I;lustrasi. Gambar Reka wied

JC Tukiman Tarunasayoga

BAPAK Airlangga Hartarto, minta maaf asma panjenengan disebut-sebut sebagai contoh dalam tulisan ini. Apa yang Anda lakukan, yaitu mundur dari posisi ketua umum partai, adalah contoh konkret dan pas apa yang sering terdengar dengan kata mletre.

Dan sangat pas banget pula, karena serta-merta dengan pernyataan resmi mundur Anda, segera merebak kabar-kabur bertebaran: Ehhhh ternyata ada yang sudah mlipir-mlipir sejak beberapa waktu lalu. Ada pula yang siap-siap mlembar.

Yah……….tentang mletre, mlipir, dan mlembar-lah kupasan kali ini, bukan tentang partai politik, bukan pula tentang percaturan politik mutakhir di pertengahan Agustus ini. Bukan. Mligi tentang mletre, mlipir, lan mlembar.

Mletre

Tembung mletre ini, ternyata  semakna/searti dengan mletrek, mlotrok, atau pun mlorot. Ucapkan mletre sebagaimana Anda mengatakan “makan sate kere,” atau bisa juga: “Calon bupati itu tampil amat pedhe (PD = percaya diri), ehhhh jebul tidak ada partai mendukungnya.”

Dalam hal tembung mletrek, mengucapkannya harap bibir dibuka dibuka lebih lebar seperti Anda mengucapkan: “Bebek suka tempat becek.”

Tentang makna mletre, mletrek, mlotrok, lan mlorot Anda semua pasti sudah sangat paham (dalam konteks pak AH bahkan sangat bisa memahami, hehehehe…..).
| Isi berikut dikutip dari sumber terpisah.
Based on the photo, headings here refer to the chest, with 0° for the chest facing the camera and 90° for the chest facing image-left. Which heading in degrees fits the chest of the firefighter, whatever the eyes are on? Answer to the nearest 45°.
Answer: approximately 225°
Sepatah kata itu saja cukuplah untuk menegaskan betapa jabatan itu memang benar-benar rentan karena sewaktu-waktu dapat turun (sendiri), diturunkan, atau pun karena menjaga sopan-santun, yahhhh minta turun. Jangankan jabatan, cinta yang konon disebut-sebut “setengah mati” pun dapat tiba-tiba mletre lan  mletrek.